5. GraphQL Data Specification and Domain Graph
We can describe a GraphQL data specification that consists of a domain graph description, node level security, and conventions to generate the GraphQL schema and API. The domain graph describes models, fields, edges, and commands, which the GraphQL engine can interpret. In the e-commerce example, the graph represents connected nodes and commands that operate on the graph. The GraphQL engine can evaluate predicates and perform aggregations on the nodes. Predicate functions allow the evaluation of properties on models, including traversing edges and composing Boolean expressions. This enables complex evaluations on the domain graph.
So kind of looking at all of this, we can describe a GraphQL data specification that is composed of three pieces. The first is domain graph description, which describes the kind of models and edges commands that are a part of that domain guide that come from different data sources. We then have this notion of node level security. That is an authorization language and policy framework that allows nodes of that domain graph to be validated or constrained or filtered. And then finally, we have conventions and the particular grammar to generate the GraphQL schema and API from the underlying domain graph incorporating these node level security rules. Right?
So let's take a look at what the domain graph looks like. So this language is intended to describe the models, the fields, and the edges in the domain. It describes commands that can take a model as an input and return a model as an output, right? And the GraphQL engine can interpret this domain graph. Should provide predicate functions and aggregation functions, pagination functions, and stuff like that that can operate on that top graph. Right?
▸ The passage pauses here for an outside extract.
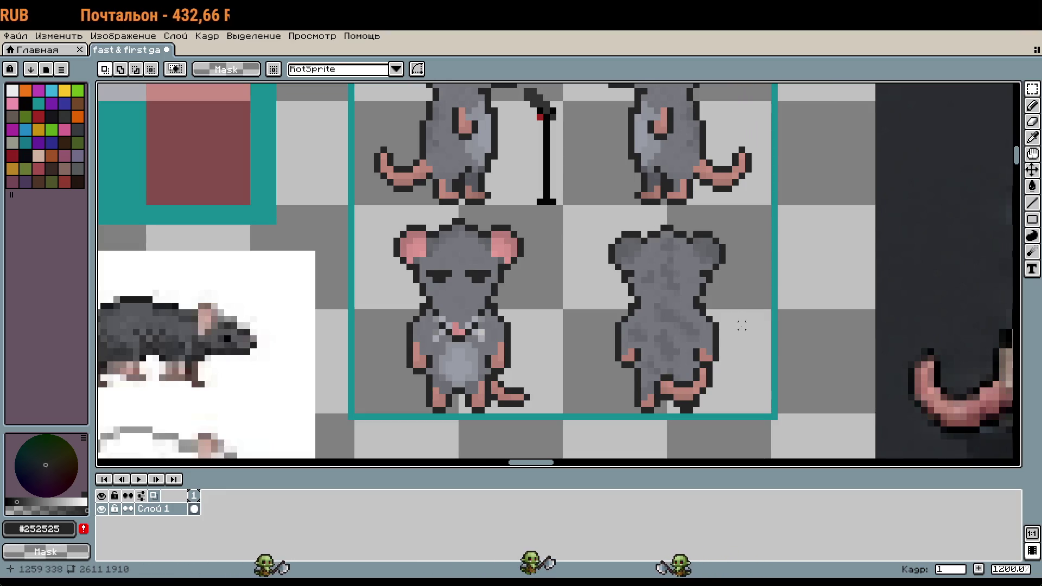
scroll(741, 325, down, 2)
Let's take a look at what this looks like with that e-commerce example, right? And visualize So if you look at kind of this model's graph, right, we have these nodes that are connected together, right. And we have commands that take a graph as an input and return this as a graph as the output, right. This becomes the input to a GraphQL engine that is now able to evaluate predicates on these nodes, right? And can say that, hey, here's a particular expression where we want to evaluate a node, traverse the graph, and evaluate a property to a false. We want to be able to evaluate aggregations on sets of nodes, right? And the GraphQL engine should know how to select, stream, insert, delete, and update, or invoke commands on that particular graph. So this is the work that the GraphQL engine should be able to do, given this input.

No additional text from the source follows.